• Testo da analizzare:
╔══

L'ingresso della clinica di Udine.

UDINE Quella semplice presenza che il mondo aspetta

Sabato 7 febbraio un gruppo di ragazzi di Gioventù Studentesca va in caritativa, come sempre da anni, alla clinica La Quiete di Udine. Ma stavolta c'è una porta oltre la quale non si può andare...

Sabato pomeriggio, ore 15. Come facciamo ogni settimana da anni io e mio marito andiamo in caritativa all’Ospizio con un gruppo di ragazzi di Gs. Ma oggi 7 febbraio 2009 davanti al cancello della Quiete ci sono carabinieri, giornalisti, dimostranti… Vado a concordare coi portinai le modalità di ingresso: «Siamo il gruppo del sabato pomeriggio, ci sono problemi?». Risposta: «Proprio non era il caso... Da chi andate?». Mentre cerco di ricordare i nomi, Andrea, Maria, Dirce, e mi rendo conto di non conoscere i cognomi, riconosco tra gli agenti il padre di un mio alunno. Gli spiego la situazione, confabula coi portinai, ci fa passare. Entriamo nel cortile come un piccolo plotone. I ragazzi non sono stati mai così numerosi e puntuali. Ci disponiamo come sempre in cerchio per dire una preghiera e leggere un brano del libretto sulla caritativa di don Giussani: «Ma il Cristo è presente adesso: non “è stato”, non “è nato”, ma “c’è”, “nasce”». I carabinieri passano a coppie, un agente in borghese si finge indifferente visitatore. La scena è irreale; i ragazzi attentissimi. Un anziano un po’ burlone si è vestito da carnevale, ma è molto turbato. Ci spiega che c’è una porta dove non si può andare, che dicono che ci sia una ragazza che ha avuto un incidente, e chiede a noi: «Perché è qui? Cosa le fanno?». Non osiamo dirgli la verità: lui lì ci deve restare. Ci disperdiamo per i reparti: gli ospiti in grado di capire sono sconcertati dall’andirivieni; anche il personale è un po’ nervoso (ci sono gli ispettori). Accompagnando un’anziana in carrozzella alla sala cinema incrocio un uomo, sguardo basso e passo veloce: è l’ anestesista responsabile del “trattamento” di Eluana... Mi pare di cogliere nel suo sguardo, nel suo muoversi, il desiderio di sfuggire, forse, non solo ai curiosi. L’ora passa veloce. Ci ritroviamo in cortile, il cerchio, la preghiera: un Gloria. In quei giovani visi, in quegli sguardi limpidi, in quell’attenzione rinnovata oggi più seria, più vera, mi è evidente cosa sia la speranza e che è questa nostra semplice presenza: la testimonianza ad un mondo che “è così grande e Lo aspetta”.

╚══

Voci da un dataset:
╔══

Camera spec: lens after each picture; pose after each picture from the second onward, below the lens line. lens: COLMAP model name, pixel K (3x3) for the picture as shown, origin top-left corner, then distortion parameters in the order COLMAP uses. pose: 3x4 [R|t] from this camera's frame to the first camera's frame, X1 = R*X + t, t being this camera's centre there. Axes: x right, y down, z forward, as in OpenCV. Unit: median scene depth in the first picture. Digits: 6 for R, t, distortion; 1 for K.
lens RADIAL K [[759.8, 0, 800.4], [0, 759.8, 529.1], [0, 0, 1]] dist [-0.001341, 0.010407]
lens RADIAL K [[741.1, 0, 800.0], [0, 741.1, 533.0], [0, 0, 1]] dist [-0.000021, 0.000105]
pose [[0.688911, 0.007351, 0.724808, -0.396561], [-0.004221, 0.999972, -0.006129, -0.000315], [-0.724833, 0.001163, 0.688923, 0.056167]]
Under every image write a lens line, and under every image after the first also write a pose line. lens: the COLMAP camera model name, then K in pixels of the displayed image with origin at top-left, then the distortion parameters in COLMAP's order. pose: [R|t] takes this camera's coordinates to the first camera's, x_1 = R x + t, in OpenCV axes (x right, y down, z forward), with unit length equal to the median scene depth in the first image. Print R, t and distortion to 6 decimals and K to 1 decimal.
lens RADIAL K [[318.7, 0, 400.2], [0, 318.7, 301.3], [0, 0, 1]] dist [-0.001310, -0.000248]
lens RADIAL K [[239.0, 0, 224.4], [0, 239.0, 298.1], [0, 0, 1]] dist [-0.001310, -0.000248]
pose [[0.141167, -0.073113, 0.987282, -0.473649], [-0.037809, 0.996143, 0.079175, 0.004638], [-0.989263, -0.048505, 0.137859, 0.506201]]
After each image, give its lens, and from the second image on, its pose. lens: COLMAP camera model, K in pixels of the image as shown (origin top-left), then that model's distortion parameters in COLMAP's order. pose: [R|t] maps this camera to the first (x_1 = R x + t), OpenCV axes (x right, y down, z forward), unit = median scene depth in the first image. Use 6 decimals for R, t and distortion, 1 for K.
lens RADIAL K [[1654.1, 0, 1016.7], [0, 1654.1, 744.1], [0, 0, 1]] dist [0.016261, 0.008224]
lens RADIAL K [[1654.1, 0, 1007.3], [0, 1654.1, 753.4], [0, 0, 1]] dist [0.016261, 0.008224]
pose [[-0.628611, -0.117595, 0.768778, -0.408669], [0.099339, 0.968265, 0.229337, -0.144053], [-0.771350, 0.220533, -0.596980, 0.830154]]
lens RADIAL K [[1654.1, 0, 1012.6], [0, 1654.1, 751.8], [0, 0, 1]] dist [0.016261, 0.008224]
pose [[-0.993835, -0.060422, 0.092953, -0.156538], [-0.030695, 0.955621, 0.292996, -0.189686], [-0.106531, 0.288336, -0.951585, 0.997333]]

╚══

• Compito 1:
Ricopia parola per parola il testo da analizzare, partendo da "UDINE Quella semplice" e andando avanti fino a "si può andare...".
• Compito 2:
Secondo il testo da analizzare, come si è vestito l'anziano un po' burlone?

• Soluzione 1:
UDINE Quella semplice presenza che il mondo aspetta

Sabato 7 febbraio un gruppo di ragazzi di Gioventù Studentesca va in caritativa, come sempre da anni, alla clinica La Quiete di Udine. Ma stavolta c'è una porta oltre la quale non si può andare...

• Soluzione 2:
Da carnevale.